Rüdiger von Nitzsch, Wirtschaftsprofessor in Aachen – „Die Finanzmärkte stellen keine eigenen Subjekte dar, zeigen aber im Grunde ähnliche Verhaltensweisen wie ein Mensch, dem erlaubt wird, anonym zu handeln“, kommentieren Sie das teilweise schon irrationale Auf und Ab an den Börsen als Reaktion auf politische Unwägbarkeiten. Studien würden zeigen, dass sich Menschen zwar rücksichtsvoll und fair verhielten, wenn ihr Verhalten beobachtet werde. Hingegen würde sich das bis ins Gegenteil ändern, wenn das Verhalten nicht beobachtet werde. Die Finanzmärkte seien extrem anonym und deshalb werde auch so augenscheinlich, was die sich dort Tummelnden antreibt: „Rücksichtslosigkeit und das Fehlen eines Bewusstseins für eine gesellschaftliche Verantwortung oder Fairness.“

Angela Merkel, Wahrnehmungsgestörte – Vor wenigen Wochen erst haben Sie in der Generaldebatte des Bundestags ein großes Wort gelassen, nein, eher triumphal, ausgesprochen: „Deutschland geht es so gut wie nie zuvor.“ Nun wissen wir nicht, inwiefern bei Ihnen erbliche Wahrnehmungsdefizite nachwirken, wie sie diese bei der Betrachtung der Gesellschaftsrealitäten im Realsozialismus erlebt haben. Wir hoffen allerdings, dass Ihre Pressemappe auch den jüngstenBericht des Deutschen Instituts für Wirtschaftsforschung (DIW) enthalten hat. Dieser belegt nämlich, dass „lediglich die obersten zwei Zehntel der Beschäftigten ein leichtes Plus bei den realen Bruttomonatslöhnen verzeichnen. Im Durchschnitt gingen diese im vergangenen Jahrzehnt (Hervorhg. Die Red.) um 4,2 Prozent zurück. Das heißt: Im Schnitt hatten die Deutschen pro Monat 93 Euro weniger in der Tasche.“ Wir können nur hoffen, dass es uns – bei Ihrer Betrachtungsweise – künftig nicht noch besser gehen wird.

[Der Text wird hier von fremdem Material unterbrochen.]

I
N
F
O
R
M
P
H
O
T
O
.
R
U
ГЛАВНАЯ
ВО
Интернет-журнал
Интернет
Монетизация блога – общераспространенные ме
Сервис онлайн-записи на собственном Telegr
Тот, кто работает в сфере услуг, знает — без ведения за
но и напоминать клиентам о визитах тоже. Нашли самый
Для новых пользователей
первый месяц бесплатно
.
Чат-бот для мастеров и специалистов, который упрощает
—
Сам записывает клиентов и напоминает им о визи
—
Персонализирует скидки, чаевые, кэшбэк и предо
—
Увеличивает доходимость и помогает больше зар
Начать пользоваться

Leon Panetta, US-Verteidigungsminister – Sie werden in den Medien mit der Aussage zitiert: „Jedes Arschloch kann eine Scheune abbrennen; es bedarf der Führung, eine aufzubauen.“ lhre Wortwahl ist erfrischend, Ihre Botschaft nicht minder klar. Allerdings wurde uns nicht überliefert, an wen sie gerichtet ist. Lassen Sie uns raten: Sind Sie USA-kritisch? Denn der Zustand, in dem die US-Truppen den Irak – nach über achtjähriger Invasion – jüngst verlassen haben, ist mit dem Bild einer „abgebrannten Scheune“ zwar nur äußerst unzulänglich, aber vom Grundsatz her treffend beschrieben …

Siegfried Jacobsohn, Gründer und Herausgeber der Schaubühne und der Weltbühne – Datierend auf den 17. Juli 1922 äußerten Sie in einem Schreiben an Kurt Tucholsky im Hinblick auf die Weltbühne eine Frage und eine Mutmaßung: „Haben wir durch Aktualität schon jemals der res publica genützt? So werden wir ihr auch durch Unaktualität nicht schaden.“ Wir haben dies zum Anlass genommen, in uns zu gehen, und müssen im Ergebnis feststellen: Die Frage steht unverändert. Aber ob wir das auch von der Mutmaßung hoffen dürfen?